India’s first Prime Minister Jawaharlal Nehru once said, “Crises and Deadlocks when they occur have at least this advantage that they force us to think.”
When the RBI Governor termed the Covid19 outbreak as the worst economic and health crisis of the century and India continuously being engaged in a battle with it, our soldiers recently had the worst clash in decades with the Chinese Army on the disputed India-China border.
As pandemic affected the livelihoods of many people across different sectors in India, our Honorable Prime Minister propelled for self-sustenance and gave a clarion call to make India Atmanirbhar. He launched a campaign ‘Atmanirbhar Bharat Abhiyan’ and announced an economic package totaling Rs. 20 Lakh Crore for supporting various sectors in the Indian economy under the same.
However, this idea and vision of becoming self-reliant has also welcomed some criticism and called as a way of protectionism and isolation of the domestic industry.
Recently, speaking at the virtual launch of made in India social networking app Elyments, the Vice-President of India Venkaiah Naidu cleared the air and said, “India’s call for self- reliant economy is for adopting a pragmatic development strategy that would enable the country to recognize and capitalize on its inherent strengths,”

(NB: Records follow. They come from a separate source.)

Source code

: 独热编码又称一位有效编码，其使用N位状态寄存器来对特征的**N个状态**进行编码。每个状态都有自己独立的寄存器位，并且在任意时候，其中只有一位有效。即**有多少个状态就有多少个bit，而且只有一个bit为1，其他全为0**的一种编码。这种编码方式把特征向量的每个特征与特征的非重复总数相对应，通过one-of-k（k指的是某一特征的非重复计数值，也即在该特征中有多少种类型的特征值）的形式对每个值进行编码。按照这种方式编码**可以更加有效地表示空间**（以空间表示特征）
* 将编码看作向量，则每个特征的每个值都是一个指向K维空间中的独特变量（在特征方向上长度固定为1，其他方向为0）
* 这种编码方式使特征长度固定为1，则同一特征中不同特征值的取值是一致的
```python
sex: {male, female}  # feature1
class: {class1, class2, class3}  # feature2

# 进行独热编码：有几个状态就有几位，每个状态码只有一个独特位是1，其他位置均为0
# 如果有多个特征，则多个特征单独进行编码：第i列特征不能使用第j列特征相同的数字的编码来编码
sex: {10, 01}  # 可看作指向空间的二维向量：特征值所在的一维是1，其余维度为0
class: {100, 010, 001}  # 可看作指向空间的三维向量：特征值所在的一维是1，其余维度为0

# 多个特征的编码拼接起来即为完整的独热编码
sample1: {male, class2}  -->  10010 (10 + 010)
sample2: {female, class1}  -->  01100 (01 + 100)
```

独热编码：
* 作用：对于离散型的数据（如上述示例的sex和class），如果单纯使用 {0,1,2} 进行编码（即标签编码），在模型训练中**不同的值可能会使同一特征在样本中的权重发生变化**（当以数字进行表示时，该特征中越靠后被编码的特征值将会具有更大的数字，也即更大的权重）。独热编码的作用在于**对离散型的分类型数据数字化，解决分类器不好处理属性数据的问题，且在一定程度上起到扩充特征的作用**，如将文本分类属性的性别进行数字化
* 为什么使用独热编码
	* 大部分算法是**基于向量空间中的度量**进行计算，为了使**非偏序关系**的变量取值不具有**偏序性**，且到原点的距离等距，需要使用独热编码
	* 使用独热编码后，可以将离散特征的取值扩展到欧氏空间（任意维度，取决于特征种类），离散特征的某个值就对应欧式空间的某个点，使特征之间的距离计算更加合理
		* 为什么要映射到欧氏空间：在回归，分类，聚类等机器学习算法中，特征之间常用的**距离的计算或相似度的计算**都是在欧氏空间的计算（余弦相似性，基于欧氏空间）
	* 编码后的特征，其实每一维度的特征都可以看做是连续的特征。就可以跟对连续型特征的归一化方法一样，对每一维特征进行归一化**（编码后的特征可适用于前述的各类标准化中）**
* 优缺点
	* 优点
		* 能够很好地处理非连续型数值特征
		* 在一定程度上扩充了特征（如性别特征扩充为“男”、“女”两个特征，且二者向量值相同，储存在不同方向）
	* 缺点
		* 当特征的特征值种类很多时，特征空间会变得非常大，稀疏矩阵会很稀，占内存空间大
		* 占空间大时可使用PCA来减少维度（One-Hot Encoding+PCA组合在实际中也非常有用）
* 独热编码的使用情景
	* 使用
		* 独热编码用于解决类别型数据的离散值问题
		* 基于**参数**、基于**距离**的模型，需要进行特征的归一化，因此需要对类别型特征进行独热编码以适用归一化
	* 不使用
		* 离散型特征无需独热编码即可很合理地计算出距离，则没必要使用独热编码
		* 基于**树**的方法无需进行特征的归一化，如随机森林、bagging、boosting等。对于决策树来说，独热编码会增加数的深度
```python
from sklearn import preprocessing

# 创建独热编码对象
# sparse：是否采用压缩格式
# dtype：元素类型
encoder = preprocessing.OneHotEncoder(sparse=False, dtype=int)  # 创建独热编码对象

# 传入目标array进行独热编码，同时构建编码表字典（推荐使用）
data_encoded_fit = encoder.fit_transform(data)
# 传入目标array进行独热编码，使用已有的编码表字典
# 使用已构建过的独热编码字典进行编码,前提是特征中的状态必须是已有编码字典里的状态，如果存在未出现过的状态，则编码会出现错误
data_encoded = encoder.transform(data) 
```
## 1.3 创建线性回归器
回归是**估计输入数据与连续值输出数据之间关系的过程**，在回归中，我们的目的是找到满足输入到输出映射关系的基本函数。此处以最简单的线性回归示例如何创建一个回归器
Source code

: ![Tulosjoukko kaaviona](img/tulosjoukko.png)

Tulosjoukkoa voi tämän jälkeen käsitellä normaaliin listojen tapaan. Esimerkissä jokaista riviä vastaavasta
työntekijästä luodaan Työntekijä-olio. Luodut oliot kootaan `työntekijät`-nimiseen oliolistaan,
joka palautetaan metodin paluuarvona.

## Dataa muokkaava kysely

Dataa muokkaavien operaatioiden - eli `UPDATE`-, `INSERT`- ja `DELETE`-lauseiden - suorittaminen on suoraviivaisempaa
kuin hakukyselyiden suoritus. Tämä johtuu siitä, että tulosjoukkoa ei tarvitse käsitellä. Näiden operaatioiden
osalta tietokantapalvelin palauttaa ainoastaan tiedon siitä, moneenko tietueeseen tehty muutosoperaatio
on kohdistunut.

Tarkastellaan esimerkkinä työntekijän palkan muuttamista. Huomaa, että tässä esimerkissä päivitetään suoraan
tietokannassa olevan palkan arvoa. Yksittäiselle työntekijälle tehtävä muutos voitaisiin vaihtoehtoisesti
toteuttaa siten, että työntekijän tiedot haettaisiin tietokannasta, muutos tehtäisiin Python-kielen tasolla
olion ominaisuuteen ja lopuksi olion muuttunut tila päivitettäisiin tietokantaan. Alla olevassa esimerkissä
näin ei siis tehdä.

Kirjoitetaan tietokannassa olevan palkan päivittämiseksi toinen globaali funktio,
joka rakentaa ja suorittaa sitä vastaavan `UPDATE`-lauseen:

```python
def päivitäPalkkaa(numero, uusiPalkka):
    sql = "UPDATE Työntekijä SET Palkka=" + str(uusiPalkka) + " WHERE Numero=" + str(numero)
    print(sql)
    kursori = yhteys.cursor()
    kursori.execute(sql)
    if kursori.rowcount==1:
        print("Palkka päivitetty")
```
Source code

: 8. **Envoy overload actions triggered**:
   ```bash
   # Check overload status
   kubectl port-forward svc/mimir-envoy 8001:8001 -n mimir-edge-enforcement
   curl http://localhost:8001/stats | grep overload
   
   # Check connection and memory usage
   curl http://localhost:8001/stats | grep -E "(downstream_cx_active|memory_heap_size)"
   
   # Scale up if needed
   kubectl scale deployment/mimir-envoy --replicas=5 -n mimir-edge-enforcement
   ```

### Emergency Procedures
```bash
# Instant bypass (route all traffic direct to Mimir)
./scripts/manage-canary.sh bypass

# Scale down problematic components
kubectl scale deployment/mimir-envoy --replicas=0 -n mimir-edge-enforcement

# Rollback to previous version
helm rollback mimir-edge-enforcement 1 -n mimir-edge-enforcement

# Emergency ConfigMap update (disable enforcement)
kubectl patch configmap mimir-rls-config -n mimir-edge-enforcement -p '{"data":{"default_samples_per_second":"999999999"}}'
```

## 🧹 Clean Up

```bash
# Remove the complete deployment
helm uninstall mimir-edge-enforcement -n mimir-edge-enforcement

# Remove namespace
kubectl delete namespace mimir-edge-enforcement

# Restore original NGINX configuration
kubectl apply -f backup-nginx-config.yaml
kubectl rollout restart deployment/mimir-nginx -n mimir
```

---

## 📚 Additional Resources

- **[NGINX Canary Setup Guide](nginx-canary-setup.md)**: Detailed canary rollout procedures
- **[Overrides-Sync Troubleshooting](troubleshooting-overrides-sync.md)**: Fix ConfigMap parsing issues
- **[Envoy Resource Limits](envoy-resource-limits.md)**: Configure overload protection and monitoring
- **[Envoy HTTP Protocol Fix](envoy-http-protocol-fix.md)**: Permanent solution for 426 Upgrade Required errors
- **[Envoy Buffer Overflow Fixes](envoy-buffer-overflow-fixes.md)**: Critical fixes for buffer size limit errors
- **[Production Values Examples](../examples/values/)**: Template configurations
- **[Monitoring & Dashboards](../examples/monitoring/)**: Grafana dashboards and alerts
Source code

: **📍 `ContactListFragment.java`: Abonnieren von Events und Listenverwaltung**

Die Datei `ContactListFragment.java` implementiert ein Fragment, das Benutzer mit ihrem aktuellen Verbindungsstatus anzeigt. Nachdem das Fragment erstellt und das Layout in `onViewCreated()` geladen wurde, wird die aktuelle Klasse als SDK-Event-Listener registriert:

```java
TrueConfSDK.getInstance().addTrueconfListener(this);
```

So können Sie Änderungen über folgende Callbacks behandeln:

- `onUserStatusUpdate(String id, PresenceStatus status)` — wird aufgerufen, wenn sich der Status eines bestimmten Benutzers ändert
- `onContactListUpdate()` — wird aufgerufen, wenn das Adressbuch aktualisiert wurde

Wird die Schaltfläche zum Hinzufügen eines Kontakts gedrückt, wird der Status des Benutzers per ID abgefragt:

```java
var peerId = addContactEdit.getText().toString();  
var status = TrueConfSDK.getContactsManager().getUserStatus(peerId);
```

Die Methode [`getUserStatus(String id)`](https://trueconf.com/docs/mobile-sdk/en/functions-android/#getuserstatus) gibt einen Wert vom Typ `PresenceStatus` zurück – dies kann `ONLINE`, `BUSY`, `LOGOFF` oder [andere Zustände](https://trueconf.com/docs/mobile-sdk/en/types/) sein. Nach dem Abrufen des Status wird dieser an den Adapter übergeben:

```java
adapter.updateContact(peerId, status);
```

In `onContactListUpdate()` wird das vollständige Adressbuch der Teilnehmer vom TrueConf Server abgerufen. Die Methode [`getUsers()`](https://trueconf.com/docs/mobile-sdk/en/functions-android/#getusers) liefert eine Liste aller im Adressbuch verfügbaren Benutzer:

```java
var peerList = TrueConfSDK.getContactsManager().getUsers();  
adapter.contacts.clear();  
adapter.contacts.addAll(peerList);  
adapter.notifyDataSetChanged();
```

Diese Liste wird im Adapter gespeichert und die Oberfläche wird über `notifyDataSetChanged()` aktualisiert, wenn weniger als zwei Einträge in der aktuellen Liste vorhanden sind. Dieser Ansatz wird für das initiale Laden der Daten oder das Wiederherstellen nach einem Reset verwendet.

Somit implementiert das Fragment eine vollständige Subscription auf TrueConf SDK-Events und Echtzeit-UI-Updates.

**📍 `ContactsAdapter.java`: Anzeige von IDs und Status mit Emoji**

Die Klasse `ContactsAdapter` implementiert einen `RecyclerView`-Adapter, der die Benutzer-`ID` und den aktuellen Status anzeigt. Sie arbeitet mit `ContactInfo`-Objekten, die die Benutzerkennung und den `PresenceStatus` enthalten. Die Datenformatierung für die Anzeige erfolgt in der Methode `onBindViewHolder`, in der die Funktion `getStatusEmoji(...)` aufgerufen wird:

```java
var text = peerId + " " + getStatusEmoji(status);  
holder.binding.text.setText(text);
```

But the question arises, ‘Is India capable of becoming Atmanirbhar when its Trade Deficit with China is $48.66 in 2019-20?’
While the Dragon was busy supplying faulty essentials to other nations for combatting Covid19, the textile business in India gave birth to a new industry of manufacturing Personal Protective Equipment (PPE) kits which is worth Rs 10,000 Crores. Today, India stands as the second-largest manufacturer of the PPE kit in the world and makes around 4.5 lakh units per day. Along with this, other developments include making of low-cost ventilator Prana-Vayu by IIT Roorkee, manufacture of more than 70 products by DRDO, making of hand sanitizer by tribal women in Chhattisgarh, etc. thus giving the true essence of vocal for local.
After banning 59 Chinese apps owing to the national security reasons recently, our Prime Minister also launched Atmanirbhar Bharat Innovation Challenge intending to support the local startup and tech community to create ‘world-class’ apps in India that have the potential to go global and many Indian apps are already ready to benefit from this Atmanirbhar call.
This summer, India attracted investments worth around $20 billion from global giants like Google, Facebook, Hitachi, etc. which can prove to be a cherry on the cake for the vision of making India, not only a self- reliant nation but also an export-driven economy.
After the rise in the FDI limit in the defense sector from 49% to 74%, there is a huge room for India to change its designation from being an importer of arms and ammunitions to becoming an exporter of the same.
India has a strong service sector with low input costs and the potential to match China in terms of the scale of supply-chain, but the major challenge is a rich pool of unskilled labor, lack of infrastructure, and administrative bottlenecks which may hinder India from becoming China’s clone. As China’s manufacturing exodus already started, countries like Vietnam, Bangladesh, and South Korea are trying their best to grab this opportunity. India must work on its weakness if they don’t want to miss this prospect. India must aim to gradually reduce the imports and should focus on boosting domestic manufacturing which can make the Indian economy robust in the long run.
The scope of Atmanirbhar Bharat is not limited to self-reliance but to build up a globally competitive manufacturing leader with an export-driven economy.
During these tough times, India is already doing great in the backdrop of Atmanirbhar Bharat. India has the capability to convert the vision of Atmanirbhar into reality and can evolve as the center of excellence in the coming times. It can prove to the world that the 21st century belongs to India.
“Together we can and together we will.”